What is needed:
Copy the Concurrent.js text between "2. Instantiate an" and "result = await calculator.isPrime(123456789)", inclusive, replacing "asynchronously" with "without blocking the caller".

Source document:

Concurrent Computing for JavaScript

Package Exports

  • @bitair/concurrent.js
  • @bitair/concurrent.js/worker_script

Readme

NOT READY FOR PRODUCTION

Intro

Concurrent.js helps with concurrent computation in JavaScript runtime environments. It can run CPU-intensive operations without blocking the main thread. Concurrent.js is designed to load JavaScript modules into workers and access them as usual. It provides a "write less, do more" isomorphic API and works on Node.js, Deno, and web browsers.

Features

  • Loading CommonJS modules into workers
  • Loading ECMAScript modules
  • Accessing exported classes
    • Instantiation
    • Instance members
      • Methods
      • Getters and setters
      • Fields
    • Static members
      • Methods
      • Getters and setters
      • Fields
  • Accessing exported functions
  • Loading WebAssembly
  • Supporting Node.js
  • Supporting web browsers
  • Supporting Deno
  • Reactive multithreading
  • Sandboxing

Install

npm i -S @bitair/concurrent.js

Hello World!

Let's assume that we have a calculator module with a prime number checker:

// calculator.js
export class Calculator {
  isPrime(n) {
    const j = Math.sqrt(n)
    for (let i = 2; i <= j; i++) {
      if (n % i === 0) return false
    }
    return n > 1
  }
}

In order to run it without blocking the main thread:

  1. Instead of using require or import functions use the load method with the module's absolute path or URL:

    const { Calculator } = await concurrent.load(CALCULATOR_MODULE_SRC)
  2. Instantiate an object of an exported class/constructor in the usual way:

    const calculator = new Calculator()
  3. Invoke any method of the instance. This should be done asynchronously (e.g. using the await operator):

    const result = await calculator.isPrime(123456789)
  4. Explicitly delete the instance before leaving its scope (this will be automated by implementing a garbage collector in later versions):

    await concurrent.dispose(calculator)
  5. Terminate Concurrent.js before exiting the app:

    await concurrent.terminate()

Please see the sample projects for a complete code. In order to run a sample project:

cd SAMPLE_DIR
npm i
npm build
npm start

Client-side usage

A client-side app should consist of three scripts/bundles:

  1. One that contains the app's code
  2. Another one that contains the concurrent modules' code
  3. A worker_script.js bundle that must be generated from the following code:
    import '@bitair/concurrent.js/worker_script'

Parallelism

In order to achieve parallelism, the number of total workers must be less than or equal to the total available CPUs/cores. In Node.js v19.4.0 or later the number can be extracted from os.availableParallelism.

The load method has a flag named isolated that tells Concurrent.js to allocate an individual worker to every instance of an object and to every invocation of a function (function indicates an exported function not a method of an instance):

import concurrent from '@bitair/concurrent.js'

concurrent.config({
  maxThreads: 16
})

Provided information:
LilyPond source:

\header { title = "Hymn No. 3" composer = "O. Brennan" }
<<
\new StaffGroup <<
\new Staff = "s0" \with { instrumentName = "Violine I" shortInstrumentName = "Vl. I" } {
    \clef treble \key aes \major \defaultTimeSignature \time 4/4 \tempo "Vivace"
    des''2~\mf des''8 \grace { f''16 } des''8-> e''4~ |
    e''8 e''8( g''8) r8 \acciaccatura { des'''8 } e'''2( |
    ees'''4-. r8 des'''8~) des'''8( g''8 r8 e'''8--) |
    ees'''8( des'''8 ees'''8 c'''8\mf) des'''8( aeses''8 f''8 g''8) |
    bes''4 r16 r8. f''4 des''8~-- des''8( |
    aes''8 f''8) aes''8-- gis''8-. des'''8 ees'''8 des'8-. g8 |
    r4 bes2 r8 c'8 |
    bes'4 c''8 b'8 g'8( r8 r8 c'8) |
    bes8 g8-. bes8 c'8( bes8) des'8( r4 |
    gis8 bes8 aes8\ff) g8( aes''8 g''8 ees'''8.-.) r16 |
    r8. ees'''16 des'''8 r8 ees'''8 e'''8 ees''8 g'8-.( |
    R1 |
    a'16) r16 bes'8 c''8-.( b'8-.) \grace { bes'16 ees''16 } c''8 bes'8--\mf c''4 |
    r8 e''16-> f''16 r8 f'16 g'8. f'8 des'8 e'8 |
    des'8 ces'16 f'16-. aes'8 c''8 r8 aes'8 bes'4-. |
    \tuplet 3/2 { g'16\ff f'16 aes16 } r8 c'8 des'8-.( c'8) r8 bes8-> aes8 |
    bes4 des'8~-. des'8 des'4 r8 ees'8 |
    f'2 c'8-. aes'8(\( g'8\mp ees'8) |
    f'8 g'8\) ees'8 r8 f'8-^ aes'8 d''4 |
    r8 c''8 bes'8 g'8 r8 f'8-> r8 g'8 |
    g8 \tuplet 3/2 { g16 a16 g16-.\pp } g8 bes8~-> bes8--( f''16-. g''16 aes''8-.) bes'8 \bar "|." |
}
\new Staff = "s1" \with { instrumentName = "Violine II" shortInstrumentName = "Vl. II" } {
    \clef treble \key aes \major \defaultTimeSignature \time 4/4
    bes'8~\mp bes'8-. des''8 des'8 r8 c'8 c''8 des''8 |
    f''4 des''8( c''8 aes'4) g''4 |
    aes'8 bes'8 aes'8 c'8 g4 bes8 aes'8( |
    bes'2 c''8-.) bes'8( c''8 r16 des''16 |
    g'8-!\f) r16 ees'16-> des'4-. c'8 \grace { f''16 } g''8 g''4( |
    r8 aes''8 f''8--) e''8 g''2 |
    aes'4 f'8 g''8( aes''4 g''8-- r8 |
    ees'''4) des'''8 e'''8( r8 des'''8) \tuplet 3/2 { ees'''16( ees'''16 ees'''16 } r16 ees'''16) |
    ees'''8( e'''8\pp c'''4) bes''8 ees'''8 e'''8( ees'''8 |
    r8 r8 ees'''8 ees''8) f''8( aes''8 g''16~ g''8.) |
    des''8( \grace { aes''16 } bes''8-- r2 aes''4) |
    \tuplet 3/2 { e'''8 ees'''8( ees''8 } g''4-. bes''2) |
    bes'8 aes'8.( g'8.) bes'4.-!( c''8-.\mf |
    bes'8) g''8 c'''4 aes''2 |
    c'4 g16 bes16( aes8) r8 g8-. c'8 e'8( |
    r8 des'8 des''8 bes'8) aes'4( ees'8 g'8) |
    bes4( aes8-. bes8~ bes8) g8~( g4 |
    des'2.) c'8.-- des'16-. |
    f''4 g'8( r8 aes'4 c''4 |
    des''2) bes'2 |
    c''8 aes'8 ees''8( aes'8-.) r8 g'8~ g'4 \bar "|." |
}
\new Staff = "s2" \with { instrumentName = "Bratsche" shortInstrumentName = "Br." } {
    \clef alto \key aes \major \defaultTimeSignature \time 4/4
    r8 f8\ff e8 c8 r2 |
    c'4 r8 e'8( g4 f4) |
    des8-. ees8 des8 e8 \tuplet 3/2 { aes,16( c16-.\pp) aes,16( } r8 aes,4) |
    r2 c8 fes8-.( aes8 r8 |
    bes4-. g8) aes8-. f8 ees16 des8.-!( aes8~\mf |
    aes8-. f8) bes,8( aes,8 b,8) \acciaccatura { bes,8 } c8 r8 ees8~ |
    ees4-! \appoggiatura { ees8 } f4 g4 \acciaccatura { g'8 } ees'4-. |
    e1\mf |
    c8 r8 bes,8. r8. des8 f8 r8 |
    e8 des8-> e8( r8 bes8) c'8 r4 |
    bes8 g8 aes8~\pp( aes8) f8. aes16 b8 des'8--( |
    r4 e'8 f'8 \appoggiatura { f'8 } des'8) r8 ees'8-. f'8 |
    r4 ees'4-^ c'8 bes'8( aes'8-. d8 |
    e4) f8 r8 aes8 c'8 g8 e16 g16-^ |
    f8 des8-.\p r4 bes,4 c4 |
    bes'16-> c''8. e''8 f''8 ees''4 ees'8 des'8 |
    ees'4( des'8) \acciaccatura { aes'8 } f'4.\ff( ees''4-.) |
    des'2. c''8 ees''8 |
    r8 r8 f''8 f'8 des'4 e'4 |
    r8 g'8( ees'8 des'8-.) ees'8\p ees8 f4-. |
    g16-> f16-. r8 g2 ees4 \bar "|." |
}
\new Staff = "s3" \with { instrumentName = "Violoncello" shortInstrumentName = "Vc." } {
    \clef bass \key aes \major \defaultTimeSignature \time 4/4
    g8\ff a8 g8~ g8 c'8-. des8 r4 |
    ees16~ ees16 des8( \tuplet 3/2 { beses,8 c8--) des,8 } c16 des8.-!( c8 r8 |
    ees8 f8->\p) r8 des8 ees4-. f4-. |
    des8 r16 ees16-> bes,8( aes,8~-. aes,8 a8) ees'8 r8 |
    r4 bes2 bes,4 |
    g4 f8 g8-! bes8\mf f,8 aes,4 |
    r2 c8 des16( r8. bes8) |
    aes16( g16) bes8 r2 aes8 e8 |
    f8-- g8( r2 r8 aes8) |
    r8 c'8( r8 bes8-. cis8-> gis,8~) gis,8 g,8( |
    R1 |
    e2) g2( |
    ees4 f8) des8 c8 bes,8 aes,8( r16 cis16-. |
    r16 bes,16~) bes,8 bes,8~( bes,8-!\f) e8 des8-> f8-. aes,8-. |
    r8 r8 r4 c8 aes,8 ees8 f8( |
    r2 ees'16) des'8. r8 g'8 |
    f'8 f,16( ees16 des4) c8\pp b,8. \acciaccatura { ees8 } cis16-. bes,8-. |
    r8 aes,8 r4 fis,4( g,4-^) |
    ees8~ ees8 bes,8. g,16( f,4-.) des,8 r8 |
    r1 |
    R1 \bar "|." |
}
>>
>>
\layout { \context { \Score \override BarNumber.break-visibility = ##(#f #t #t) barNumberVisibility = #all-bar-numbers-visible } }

Answer to this task:
2. Instantiate an object of an exported class/constructor in the usual way:

    const calculator = new Calculator()
  3. Invoke any method of the instance. This should be done without blocking the caller (e.g. using the await operator):

    const result = await calculator.isPrime(123456789)